Het programma kent vier verschillende rollen die binnen de scholen worden vervuld. Aan die personen worden in overleg met de school allemaal afzonderlijke rechten toegekend.

1. de leerkracht/mentor
De leerkracht is de enige die in het leerlingdossier werkt. Wanneer er sprake is van een duobaan krijgen beide leerkrachten toegang tot de gegevens van die groep. Zij moeten goed duidelijk kunnen maken waar de verschillen in opvattingen zitten over de betreffende leerling en moeten wel goed afstemmen hoe de plannen eruit gaan zien. Heeft een leerkracht meerdere groepen dan wordt hij aan al die leerlingen gekoppeld

2. de begeleider
De intern begeleiders kunnen meekijken in de dossiers. Zij kunnen er geen veranderingen in aanbrengen.
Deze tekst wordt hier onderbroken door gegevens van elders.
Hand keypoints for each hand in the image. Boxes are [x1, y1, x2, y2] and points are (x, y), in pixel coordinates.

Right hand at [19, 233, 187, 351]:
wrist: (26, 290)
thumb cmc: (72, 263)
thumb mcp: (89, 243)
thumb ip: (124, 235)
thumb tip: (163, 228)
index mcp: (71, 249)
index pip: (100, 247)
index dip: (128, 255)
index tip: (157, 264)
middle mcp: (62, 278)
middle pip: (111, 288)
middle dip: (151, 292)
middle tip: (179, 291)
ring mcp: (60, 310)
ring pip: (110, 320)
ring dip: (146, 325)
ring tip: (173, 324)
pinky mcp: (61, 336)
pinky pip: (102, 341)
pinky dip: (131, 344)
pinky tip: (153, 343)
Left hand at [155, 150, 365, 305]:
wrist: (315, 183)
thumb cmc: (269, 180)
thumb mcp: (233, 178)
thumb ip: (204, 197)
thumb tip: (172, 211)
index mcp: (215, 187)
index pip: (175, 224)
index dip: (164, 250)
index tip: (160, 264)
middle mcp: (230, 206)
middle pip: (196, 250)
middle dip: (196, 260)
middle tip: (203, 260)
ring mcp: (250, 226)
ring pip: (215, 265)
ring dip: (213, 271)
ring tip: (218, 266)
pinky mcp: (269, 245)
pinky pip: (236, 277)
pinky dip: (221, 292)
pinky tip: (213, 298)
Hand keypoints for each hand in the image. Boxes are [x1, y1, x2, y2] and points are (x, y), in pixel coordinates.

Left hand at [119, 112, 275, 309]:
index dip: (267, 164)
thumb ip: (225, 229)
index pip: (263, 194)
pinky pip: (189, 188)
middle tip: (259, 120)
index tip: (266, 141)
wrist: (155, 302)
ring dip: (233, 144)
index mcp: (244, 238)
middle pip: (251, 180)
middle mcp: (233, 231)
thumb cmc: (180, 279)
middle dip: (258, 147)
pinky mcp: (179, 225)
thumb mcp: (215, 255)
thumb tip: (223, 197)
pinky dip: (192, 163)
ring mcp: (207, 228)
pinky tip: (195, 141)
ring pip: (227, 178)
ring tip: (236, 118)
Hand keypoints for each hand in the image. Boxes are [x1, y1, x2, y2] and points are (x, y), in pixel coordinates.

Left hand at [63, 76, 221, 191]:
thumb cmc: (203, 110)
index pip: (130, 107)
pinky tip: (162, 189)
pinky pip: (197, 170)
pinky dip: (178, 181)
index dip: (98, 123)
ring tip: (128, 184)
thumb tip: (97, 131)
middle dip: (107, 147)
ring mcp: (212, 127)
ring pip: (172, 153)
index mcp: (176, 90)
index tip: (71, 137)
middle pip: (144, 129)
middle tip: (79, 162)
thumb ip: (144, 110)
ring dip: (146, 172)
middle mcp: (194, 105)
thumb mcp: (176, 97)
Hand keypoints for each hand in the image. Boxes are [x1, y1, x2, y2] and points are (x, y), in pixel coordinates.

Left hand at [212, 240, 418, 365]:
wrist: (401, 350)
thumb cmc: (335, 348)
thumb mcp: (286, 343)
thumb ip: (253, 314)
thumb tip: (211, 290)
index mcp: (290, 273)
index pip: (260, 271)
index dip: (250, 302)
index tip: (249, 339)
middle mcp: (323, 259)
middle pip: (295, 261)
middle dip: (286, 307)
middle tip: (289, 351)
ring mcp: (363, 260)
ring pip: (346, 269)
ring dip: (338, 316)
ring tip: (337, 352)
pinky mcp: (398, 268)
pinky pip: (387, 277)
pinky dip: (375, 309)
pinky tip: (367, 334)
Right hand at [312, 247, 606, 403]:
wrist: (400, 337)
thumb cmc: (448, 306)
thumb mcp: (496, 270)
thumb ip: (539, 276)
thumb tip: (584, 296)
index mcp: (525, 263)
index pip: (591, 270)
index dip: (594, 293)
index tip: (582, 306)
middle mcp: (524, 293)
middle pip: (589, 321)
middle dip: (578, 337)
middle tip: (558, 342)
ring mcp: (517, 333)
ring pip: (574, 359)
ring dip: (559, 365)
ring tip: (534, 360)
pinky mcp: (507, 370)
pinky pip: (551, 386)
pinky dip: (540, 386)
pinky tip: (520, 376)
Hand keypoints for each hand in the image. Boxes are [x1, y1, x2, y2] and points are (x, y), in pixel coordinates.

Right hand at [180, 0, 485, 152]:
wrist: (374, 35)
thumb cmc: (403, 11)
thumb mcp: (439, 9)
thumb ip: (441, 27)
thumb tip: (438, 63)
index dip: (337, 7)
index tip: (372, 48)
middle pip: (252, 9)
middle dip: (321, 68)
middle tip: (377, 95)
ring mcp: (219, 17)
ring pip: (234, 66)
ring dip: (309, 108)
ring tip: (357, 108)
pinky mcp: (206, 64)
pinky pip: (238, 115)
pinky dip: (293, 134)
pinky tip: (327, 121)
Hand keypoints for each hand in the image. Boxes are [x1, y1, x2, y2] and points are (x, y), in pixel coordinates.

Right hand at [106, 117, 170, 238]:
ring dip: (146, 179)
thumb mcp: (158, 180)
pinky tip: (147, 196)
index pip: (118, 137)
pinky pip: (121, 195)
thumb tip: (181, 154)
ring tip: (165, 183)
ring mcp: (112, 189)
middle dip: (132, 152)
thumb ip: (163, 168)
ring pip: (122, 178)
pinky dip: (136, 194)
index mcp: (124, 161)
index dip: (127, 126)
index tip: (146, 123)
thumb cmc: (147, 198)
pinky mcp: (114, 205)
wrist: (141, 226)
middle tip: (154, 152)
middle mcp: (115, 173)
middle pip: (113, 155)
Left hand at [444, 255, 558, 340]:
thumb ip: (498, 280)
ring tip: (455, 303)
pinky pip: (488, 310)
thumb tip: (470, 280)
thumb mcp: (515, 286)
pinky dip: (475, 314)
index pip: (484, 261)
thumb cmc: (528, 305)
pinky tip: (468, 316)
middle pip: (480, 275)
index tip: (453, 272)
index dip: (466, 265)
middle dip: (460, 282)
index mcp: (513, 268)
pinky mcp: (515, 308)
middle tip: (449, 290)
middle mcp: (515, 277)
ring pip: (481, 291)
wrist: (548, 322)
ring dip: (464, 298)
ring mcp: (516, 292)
De ib-er kan wel per mail reageren op de screening en/ of het handelingsplan en krijgt via de mail door wanneer een handelingsplan is aangepast. 
 

3. de directie/vakleerkracht

de directie en vakleerkrachten kunnen meekijken in de dossiers. Voor de directies zijn met name de rapportages op gropes- en schooln iveau van belang. Zij kunnen de dossiers niet bewerken en hebben geen mailfunctie. Het gaat alleen om de inzage in de gegevens.  

 

4. de beheerder
Per school wordt een beheerder benoemd. Die kan gedurende het schooljaar kleine wijzigingen doorvoeren zoals een leerkracht die erbij komt of weggat, een nieuwe leerling of een wisseling van groep. De beheerder heeft verder geen toegang tot de leerlingdossiers.